Côté inflation, les données officielles restent rassurantes. Mais cela pourrait être provisoire. Une étude récente de la Fed de New York révèle une hausse moyenne des coûts de 20% pour les fabricants et de 15% pour les services, en lien avec la montée des tarifs douaniers. Les taux de droits atteignent désormais 35% pour les producteurs et 26% pour les prestataires de services. En réaction, environ trois quarts des entreprises ont augmenté leurs prix : un tiers des industriels et 45% des prestataires les ont répercutés intégralement, tandis qu’une part similaire les a transférés partiellement. Seul un quart des entreprises a absorbé les hausses dans ses marges.
Par ailleurs, la qualité des statistiques suscite des interrogations. Depuis janvier, la part des prix «imputés» — remplacés par ceux de produits similaires — a bondi à 30% des articles suivis par le Bureau of Labor Statistics, contre 9% en moyenne. Ce niveau, presque deux fois supérieur au pic de la crise Covid, reflète des pénuries de personnel mais compromet la lisibilité des données. Même sans biais systématique, cette opacité incite à la prudence dans l’interprétation de l’inflation publiée.
La capacité des entreprises à continuer de passer leurs hausses dépendra de la robustesse de la demande. Or celle-ci faiblit, ce qui devrait limiter la pression sur les prix à moyen terme, mais au prix d’une contraction des marges, des profits et des investissements. La Fed pourrait ainsi se retrouver face à une double contrainte: croissance molle et inflation persistante.
Réagir par une politique monétaire agressive supposerait une récession nette — peu probable en l’absence de surendettement privé ou de déséquilibres majeurs. Mais la politique migratoire trouble la lecture: plus de 500'000 immigrés ont quitté leur emploi sans affecter le chômage, car ils ont aussi quitté le pays.
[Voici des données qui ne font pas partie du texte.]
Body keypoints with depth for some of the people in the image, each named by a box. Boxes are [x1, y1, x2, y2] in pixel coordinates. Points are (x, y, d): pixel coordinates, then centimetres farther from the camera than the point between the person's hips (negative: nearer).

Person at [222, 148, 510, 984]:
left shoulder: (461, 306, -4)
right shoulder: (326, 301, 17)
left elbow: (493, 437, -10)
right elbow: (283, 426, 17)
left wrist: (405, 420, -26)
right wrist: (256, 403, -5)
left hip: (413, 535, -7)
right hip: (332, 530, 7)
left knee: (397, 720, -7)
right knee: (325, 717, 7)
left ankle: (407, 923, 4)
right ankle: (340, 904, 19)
Le taux de chômage pourrait même baisser si ces postes vacants sont repris par des chômeurs domestiques, ce qui accentuerait les tensions salariales.
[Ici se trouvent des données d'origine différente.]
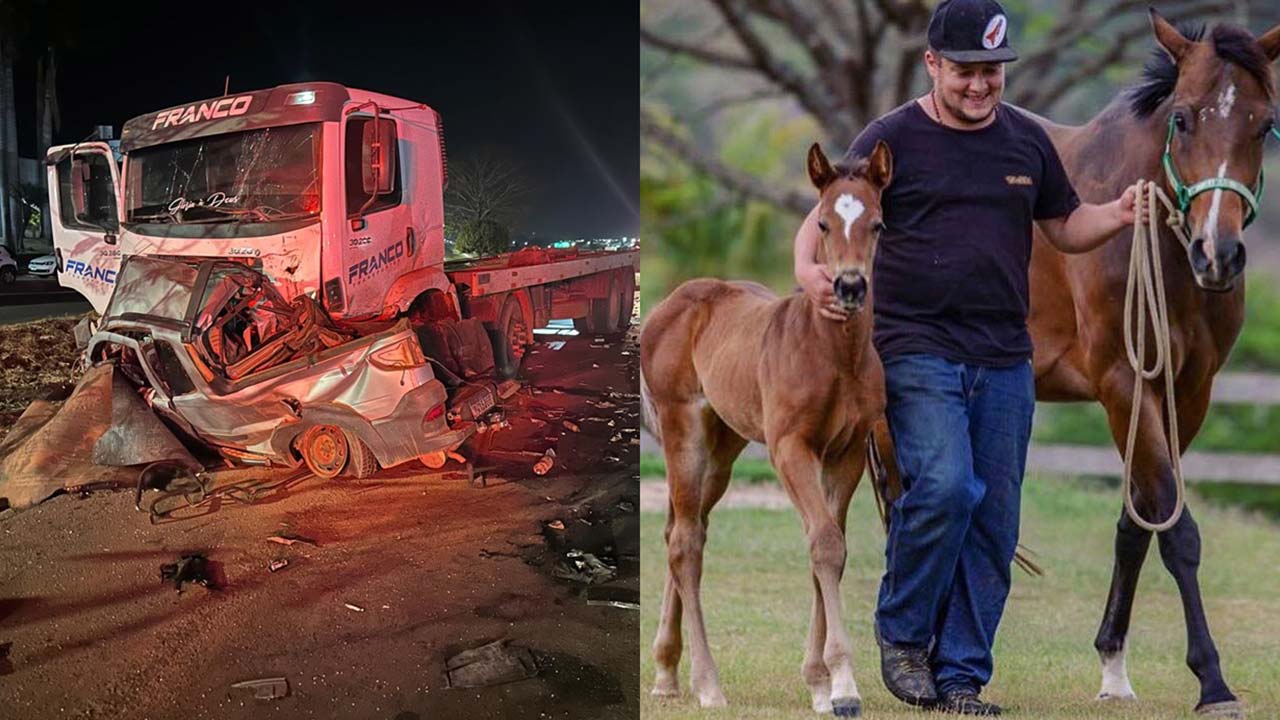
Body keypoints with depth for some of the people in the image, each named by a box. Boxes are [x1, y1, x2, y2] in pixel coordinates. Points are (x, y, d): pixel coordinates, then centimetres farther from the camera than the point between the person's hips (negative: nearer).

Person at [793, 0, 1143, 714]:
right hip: (918, 352, -5)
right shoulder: (892, 140, -1)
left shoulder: (1027, 140, 11)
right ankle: (902, 635, -1)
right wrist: (810, 272, -22)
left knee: (994, 519, 3)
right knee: (944, 484, -23)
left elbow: (1066, 227, 20)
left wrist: (1119, 216, 0)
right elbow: (823, 221, 0)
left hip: (1005, 360, 5)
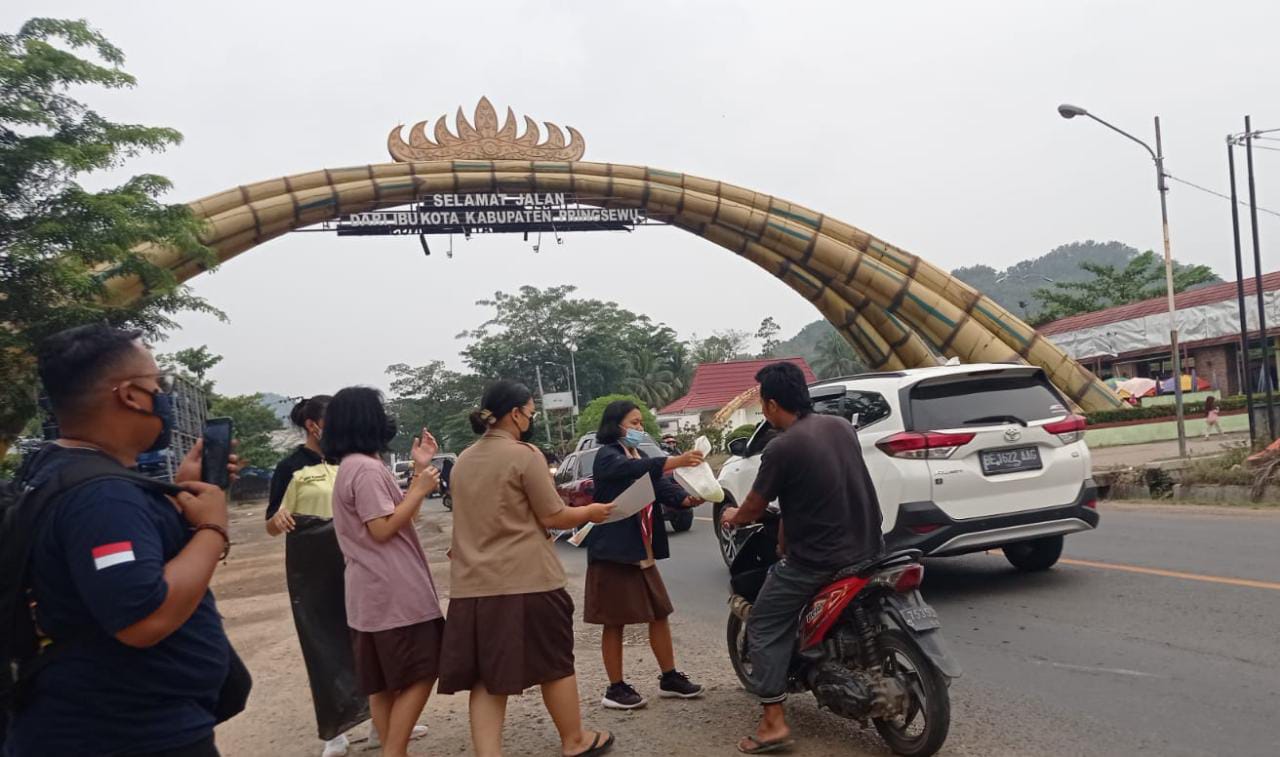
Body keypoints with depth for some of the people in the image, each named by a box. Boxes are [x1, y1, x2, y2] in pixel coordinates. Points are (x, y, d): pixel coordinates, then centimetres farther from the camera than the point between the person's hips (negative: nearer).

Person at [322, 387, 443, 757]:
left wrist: (419, 469, 11)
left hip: (374, 590, 10)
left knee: (384, 682, 13)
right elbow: (383, 529, -21)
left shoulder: (352, 466, 15)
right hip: (393, 591, -10)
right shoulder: (367, 468, -17)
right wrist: (421, 489, -15)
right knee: (418, 675, -4)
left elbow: (396, 513, 15)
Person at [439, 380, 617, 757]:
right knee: (554, 663, 12)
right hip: (526, 580, -5)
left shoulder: (463, 461, 11)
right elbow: (553, 517, -9)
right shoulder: (524, 454, -11)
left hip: (473, 585, 6)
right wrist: (591, 512, 7)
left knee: (487, 676, 8)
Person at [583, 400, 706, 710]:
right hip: (614, 552, -8)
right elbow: (634, 470, -32)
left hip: (643, 553, 8)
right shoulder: (607, 456, -11)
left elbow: (661, 486, -1)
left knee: (660, 614, 11)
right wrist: (676, 461, -44)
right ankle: (615, 688, 11)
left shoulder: (641, 457, 14)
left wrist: (686, 498, -21)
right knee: (615, 622, 1)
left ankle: (669, 678, 22)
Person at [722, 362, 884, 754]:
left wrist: (733, 517, 16)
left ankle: (774, 723, 1)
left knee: (764, 627, 6)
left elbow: (755, 508, -6)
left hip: (816, 560, -7)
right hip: (867, 548, 7)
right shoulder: (842, 426, 4)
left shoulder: (782, 448, -16)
Dernier élément d’incertitude: le taux neutre. Le FOMC l’estime entre 2,5% et 3,9%, la médiane étant à 3%, en hausse de 50pb depuis son plus bas. Powell le voit plutôt proche de 4%. La fin du QE, le recul des excès d’épargne mondiaux et la reprise des investissements publics et privés justifient la hausse du taux neutre, remettant en cause les thèses de « stagnation séculaire » (Summers) et de «saving gluts» (Bernanke).
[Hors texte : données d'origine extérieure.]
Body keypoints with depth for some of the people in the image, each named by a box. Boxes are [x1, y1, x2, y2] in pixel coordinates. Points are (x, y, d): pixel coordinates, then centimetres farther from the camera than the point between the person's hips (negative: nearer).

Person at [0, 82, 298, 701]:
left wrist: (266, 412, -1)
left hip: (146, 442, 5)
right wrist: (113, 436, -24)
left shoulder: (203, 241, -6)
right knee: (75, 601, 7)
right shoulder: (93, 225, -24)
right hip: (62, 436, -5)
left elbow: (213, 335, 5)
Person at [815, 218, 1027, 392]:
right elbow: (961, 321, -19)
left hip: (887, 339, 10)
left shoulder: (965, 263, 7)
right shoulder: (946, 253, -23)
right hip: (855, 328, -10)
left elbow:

Une baisse de 50pb d’ici fin 2025 reste envisageable, mais pas davantage. La Fed adoptera une approche graduelle, attentive aux effets décalés des premières baisses, à la transmission des mesures tarifaires, et à l’impact budgétaire d’un déficit supérieur à 6,5% du PIB. Dans ce cadre, viser un taux terminal sous les 3% paraît prématuré — et rend le marché obligataire particulièrement vulnérable à toute déception.